A scream test is a great way to clarify how much I should dislike deleting that code, to gather information that allows me to move forward. So, I love them.
@jbqueru @fishidwardrobe @dotjayne
"Scream Tests, a more exciting alternative to boring documentation"
~ Wulfy
@jbqueru @ireneista sometimes, though, understanding can only harden your determination that the legacy code must die.
like a custom build "system" for a java project written in a clusterfuck of perl scripts. porting to java required understanding, but the result was a couple of orders of magnitude faster. then replacing the whole damn thing with gradle
@jbqueru @ireneista of course the person who perpetrated the original went on to make a custom build “system" for the next big java project in a clusterfuck of python scripts instead.
replaced that with gradle too, then retired early, a crumbling cinder of my former self.
@sleepyfox @jbqueru @flyingsaceur I also have fond memories of that workshop. 😁
And I agree that “code without tests” is an interesting category of legacy code, but not even close to all of it.

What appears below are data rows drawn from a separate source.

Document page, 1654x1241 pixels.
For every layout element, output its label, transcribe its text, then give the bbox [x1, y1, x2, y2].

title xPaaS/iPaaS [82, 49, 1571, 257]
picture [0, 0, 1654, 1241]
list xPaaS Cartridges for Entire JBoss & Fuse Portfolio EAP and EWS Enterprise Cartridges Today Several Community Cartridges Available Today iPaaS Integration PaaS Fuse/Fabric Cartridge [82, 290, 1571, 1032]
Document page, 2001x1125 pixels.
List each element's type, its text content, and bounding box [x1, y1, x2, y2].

I have seen so much code with comprehensive test suites that was full of bugs and completely unmaintainable.
@jbqueru I find Claude does a pretty good job of code explaining
Problem ofc is that most employers' code is NDA & not OK to paste into an AI
@womble I don't think you've designed many neural networks in your life.
From Papert to Hinton to Krizhevsky to Lecun, not one of their (breathtaking and brilliant) papers have to do with "bullshit".

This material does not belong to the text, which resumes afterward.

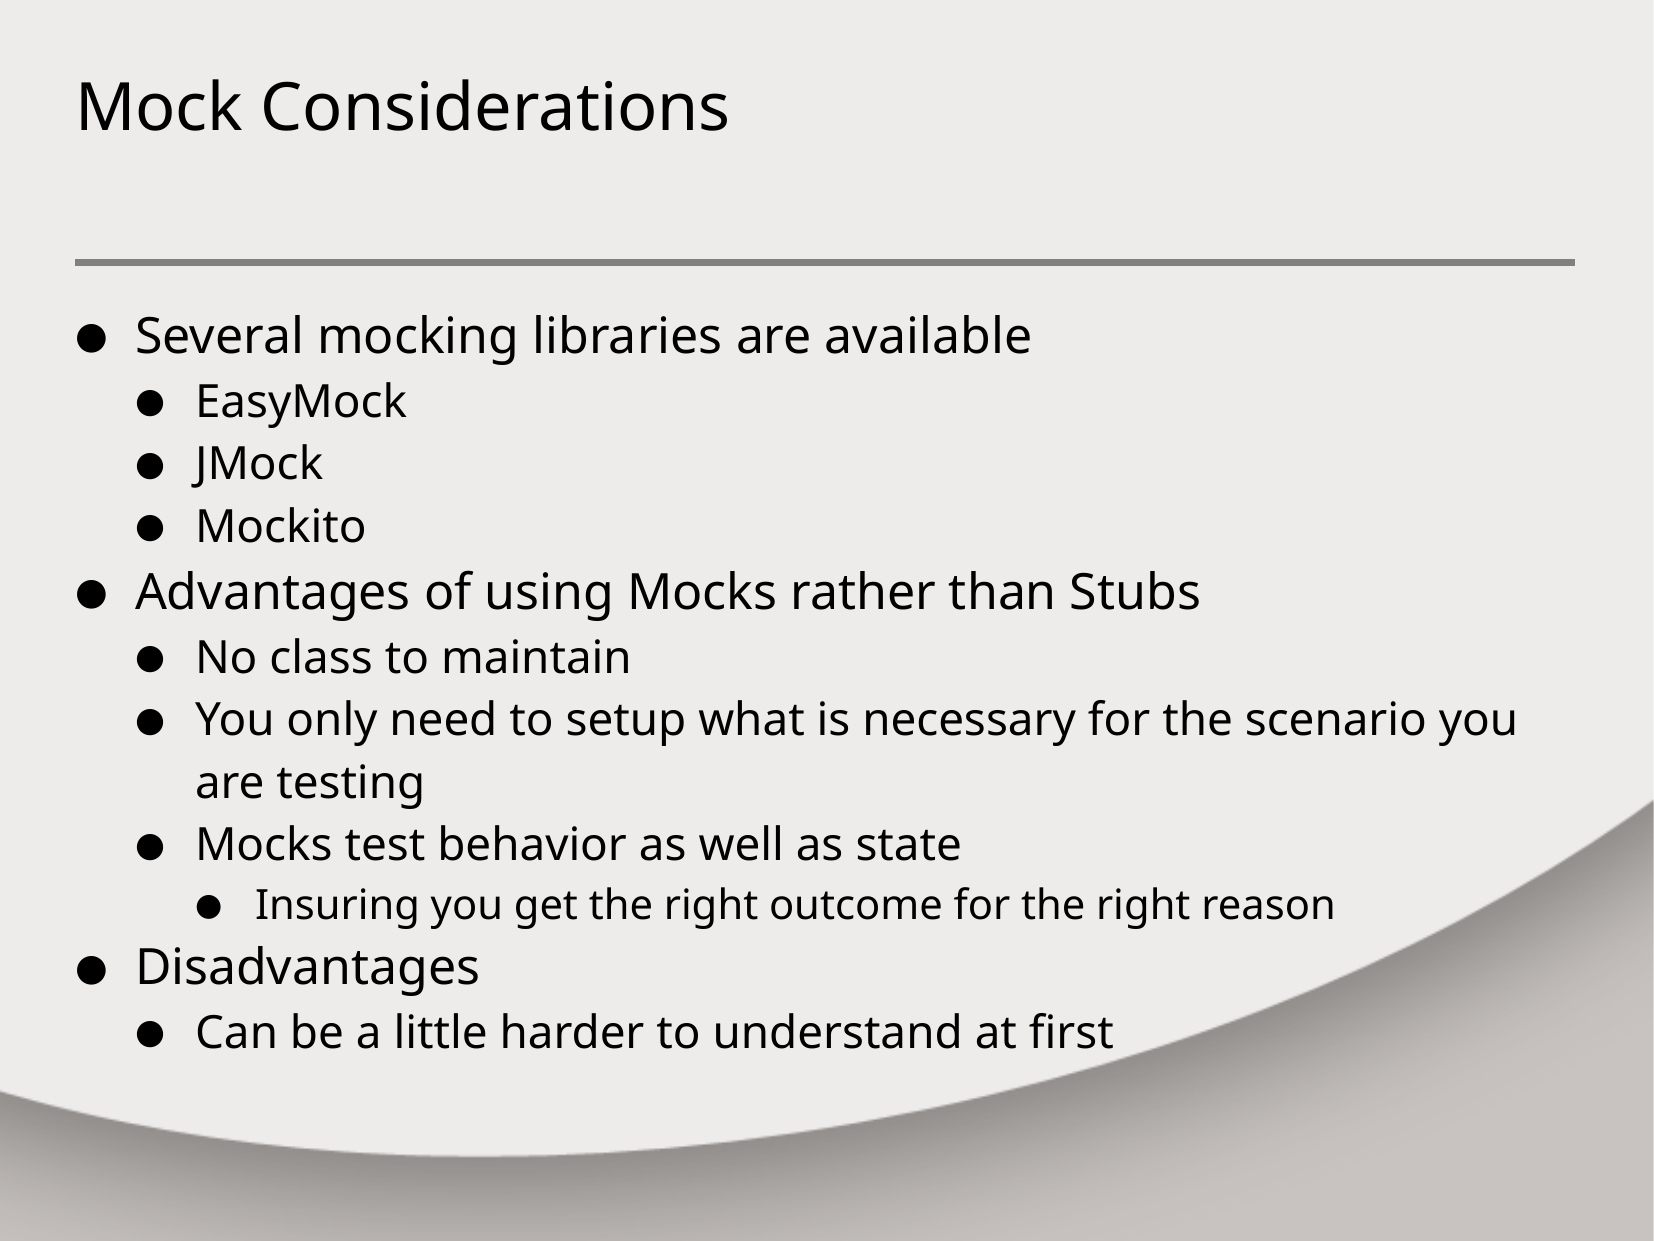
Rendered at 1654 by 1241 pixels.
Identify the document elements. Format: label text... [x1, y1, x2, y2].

@lerxst Exactly. It fought a battle, and it survived. Even if some of those fixes are now unnecessary and you have no way to determine that, maintaining those fixes is less costly than having to re-build all the non-obvious fixes that are still necessary.
Worse, if you rush a re-implementation, you're at risk of having something worse than what you're replacing.
@squads
It's more subtle than that usually. Typically, the clients are convinced they do understand the legacy code, but in fact they don't.
Usually a new generation of devs doesn't want to touch the legacy, and a prior generation is too overworked to explain all the intricate workarounds and existing processes that keep the whole mess (sort of) functional.
Almost always there are no clear repeatable regression tests (anymore).
Solving that first surfaces the real challenges.
@squads
Diving into a legacy code base of a company above a certain size and age is one of the most painful things we as developers have to endure regularly. The easy way out (for us) is to just start from scratch, but this is almost never the best option for the shareholders of said company.
That's why we charge so much money to do this dirty job: it's actually worth it.
And some very lucky few of us, the menders of our trade, we actually enjoy the pain of working with legacy 🤣
@jbqueru Read it, understand it, model it, implement it.
Hope your modeling method can withstand the test of time.
Attached: 1 image Did you know that there is plenty of UML in the low-code world? (even if it's never acknowledged, I guess due to the bad press UML has and to better justify the "innovation" of the low-code tool by selling it comes with its own languages) 👇👇 https://modeling-languages.com/there-is-a-lot-of-uml-in-low-code/ #uml #dsl #lowcode #language #codegeneration #modeldriven
@jbqueru I often do a thing where I mentally replace the word "legacy" with "successful" in these instances.
Because even if the code is old and gross, the bottom line is that it's apparently been around long enough to do whatever it was asked to do.
@jbqueru When I've replaced legacy code, half the time I should have fixed it instead; and when I've fixed legacy code, half the time I should have replaced it. (In both cases, adding tests of course).
If I had made the opposite decisions, I probably would have concluded that I was mistaken the same 50-50.
Bad code is like a cancer - all remedies are bad and it's a matter of guessing the least bad cure. (And the author of the bad code probably got promoted before the effects of that code manifested.)
PS: bad design is even more problematic.